Single by Carla Thomas

from the album Carla
- B-side: "What Have You Got to Offer Me"
- Released: July 18, 1966 (US); October 7, 1966 (UK);
- Recorded: 1966
- Genre: R&B; pop;
- Length: 2:49
- Label: Stax; Atlantic;
- Songwriters: Isaac Hayes; David Porter;

Carla Thomas singles chronology
| "Let Me Be Good to You" (1966) | "B-A-B-Y" (1966) | "All I Want for Christmas Is You" (1966) |

Music video
- "B-A-B-Y" on YouTube

= B-A-B-Y =

"B-A-B-Y" is a 1966 song written by Isaac Hayes and David Porter.
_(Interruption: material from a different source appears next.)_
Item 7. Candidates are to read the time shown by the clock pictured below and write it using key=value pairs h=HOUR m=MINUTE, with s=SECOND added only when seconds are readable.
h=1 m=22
The song was first recorded in 1966 by Carla Thomas. Her version was released as the opening track of her album Carla, and as a single by Stax Records.

==Chart performance==
In the US, the single reached no. 14 on the US pop chart, no. 3 on the R&B chart, and no. 10 in Canada.

==Cover versions==
- The song was recorded in the UK in 1967 by The Ferris Wheel, featuring singer Diane Ferraz and released on their album Can't Break the Habit.
- The song was recorded in 1969 by the chilean band Aguaturbia on their self-titled debut album.
- It was also recorded in 1977 by American singer Rachel Sweet for her album Fool Around, whose version on the Stiff label reached no. 35 on the UK singles chart.

==Popular culture==
The song was featured in the 2017 film Baby Driver and was included on its soundtrack.
The Rachel Sweet cover also could be heard in Season 7 of TV's Gilmore Girls.